Cette étude a systématiquement évalué la performance de 31 algorithmes de reconstruction des sous-clones tumoraux à échantillon unique sur 51 tumeurs simulées, révélant l’impact significatif du choix de l’algorithme et de la conception expérimentale sur la précision de la reconstruction. Les résultats de la recherche contribueront à améliorer l’application des méthodes existantes et au développement de nouvelles méthodes pour mieux comprendre le processus évolutif des tumeurs. En outre, l’équipe de recherche a fourni un outil en ligne pour aider les utilisateurs à choisir le meilleur algorithme en fonction des ensembles de données et des questions de recherche.

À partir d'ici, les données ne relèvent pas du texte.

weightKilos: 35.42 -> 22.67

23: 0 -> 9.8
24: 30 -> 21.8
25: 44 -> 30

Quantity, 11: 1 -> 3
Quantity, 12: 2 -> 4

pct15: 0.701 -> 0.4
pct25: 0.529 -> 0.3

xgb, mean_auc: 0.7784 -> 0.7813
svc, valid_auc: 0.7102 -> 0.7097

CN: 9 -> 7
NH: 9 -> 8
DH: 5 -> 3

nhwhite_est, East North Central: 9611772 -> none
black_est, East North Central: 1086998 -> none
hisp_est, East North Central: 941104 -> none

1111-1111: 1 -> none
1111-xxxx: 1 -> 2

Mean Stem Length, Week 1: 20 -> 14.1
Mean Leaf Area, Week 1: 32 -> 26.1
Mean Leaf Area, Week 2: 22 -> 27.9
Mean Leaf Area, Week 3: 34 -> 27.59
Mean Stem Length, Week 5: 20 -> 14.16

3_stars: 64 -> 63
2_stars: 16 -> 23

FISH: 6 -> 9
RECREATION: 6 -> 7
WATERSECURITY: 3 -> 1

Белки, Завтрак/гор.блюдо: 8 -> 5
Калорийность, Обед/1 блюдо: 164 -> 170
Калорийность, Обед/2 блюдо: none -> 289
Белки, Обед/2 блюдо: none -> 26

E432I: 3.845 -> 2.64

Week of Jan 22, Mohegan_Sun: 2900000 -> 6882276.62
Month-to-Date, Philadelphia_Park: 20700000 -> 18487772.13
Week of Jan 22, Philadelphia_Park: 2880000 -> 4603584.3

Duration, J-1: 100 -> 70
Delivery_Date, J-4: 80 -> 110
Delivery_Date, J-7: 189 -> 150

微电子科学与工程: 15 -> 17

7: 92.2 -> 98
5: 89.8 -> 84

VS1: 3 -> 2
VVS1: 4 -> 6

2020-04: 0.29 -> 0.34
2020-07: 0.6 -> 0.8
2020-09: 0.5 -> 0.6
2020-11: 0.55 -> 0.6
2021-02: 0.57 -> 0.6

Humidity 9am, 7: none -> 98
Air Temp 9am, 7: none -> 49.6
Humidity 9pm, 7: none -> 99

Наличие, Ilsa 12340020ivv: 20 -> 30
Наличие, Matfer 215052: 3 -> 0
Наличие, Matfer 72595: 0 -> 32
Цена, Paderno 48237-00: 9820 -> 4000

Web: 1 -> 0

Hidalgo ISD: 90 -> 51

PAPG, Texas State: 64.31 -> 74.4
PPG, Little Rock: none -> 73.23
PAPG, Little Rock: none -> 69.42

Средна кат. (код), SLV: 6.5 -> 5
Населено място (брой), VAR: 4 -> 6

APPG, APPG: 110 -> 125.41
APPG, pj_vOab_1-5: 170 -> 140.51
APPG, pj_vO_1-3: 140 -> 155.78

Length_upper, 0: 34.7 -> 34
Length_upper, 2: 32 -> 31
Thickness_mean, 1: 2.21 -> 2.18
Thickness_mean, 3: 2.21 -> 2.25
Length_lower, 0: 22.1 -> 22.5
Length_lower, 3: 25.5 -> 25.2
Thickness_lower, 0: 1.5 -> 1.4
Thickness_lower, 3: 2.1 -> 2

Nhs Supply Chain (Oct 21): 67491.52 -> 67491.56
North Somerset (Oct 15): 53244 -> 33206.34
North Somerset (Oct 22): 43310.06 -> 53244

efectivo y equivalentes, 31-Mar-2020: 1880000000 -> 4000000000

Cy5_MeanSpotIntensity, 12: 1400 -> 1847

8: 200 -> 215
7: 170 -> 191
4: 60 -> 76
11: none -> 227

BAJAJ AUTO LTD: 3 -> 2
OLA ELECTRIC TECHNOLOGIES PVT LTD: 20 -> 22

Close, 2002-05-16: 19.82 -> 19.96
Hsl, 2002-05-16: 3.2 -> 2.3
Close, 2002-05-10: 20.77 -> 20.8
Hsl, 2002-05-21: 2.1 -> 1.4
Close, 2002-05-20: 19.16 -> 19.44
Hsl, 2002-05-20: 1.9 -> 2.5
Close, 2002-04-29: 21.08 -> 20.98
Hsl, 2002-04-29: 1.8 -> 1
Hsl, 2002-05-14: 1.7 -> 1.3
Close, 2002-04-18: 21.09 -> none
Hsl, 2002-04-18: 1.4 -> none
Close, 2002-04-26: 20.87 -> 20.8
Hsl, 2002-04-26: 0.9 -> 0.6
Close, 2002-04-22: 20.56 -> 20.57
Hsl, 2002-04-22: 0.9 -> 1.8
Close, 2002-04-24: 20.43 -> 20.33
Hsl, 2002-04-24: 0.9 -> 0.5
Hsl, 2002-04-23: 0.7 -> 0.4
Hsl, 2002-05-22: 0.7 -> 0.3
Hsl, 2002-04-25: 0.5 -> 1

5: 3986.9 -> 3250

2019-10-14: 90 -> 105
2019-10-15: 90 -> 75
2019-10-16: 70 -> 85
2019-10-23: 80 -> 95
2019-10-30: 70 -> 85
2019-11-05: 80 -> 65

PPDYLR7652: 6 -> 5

Importance de la recherche

Cette étude fournit une norme pour l’évaluation des algorithmes de reconstruction des sous-clones tumoraux, favorisant la comparaison et l’amélioration des différents algorithmes. En révélant les principaux facteurs influençant la performance des algorithmes, cette recherche offre des orientations importantes pour le développement et l’optimisation futurs des algorithmes. Parallèlement, cette étude souligne l’importance des données de séquençage de haute qualité et d’une conception expérimentale appropriée dans la recherche sur l’évolution tumorale, fournissant des références précieuses pour le traitement clinique du cancer et l’évaluation du pronostic.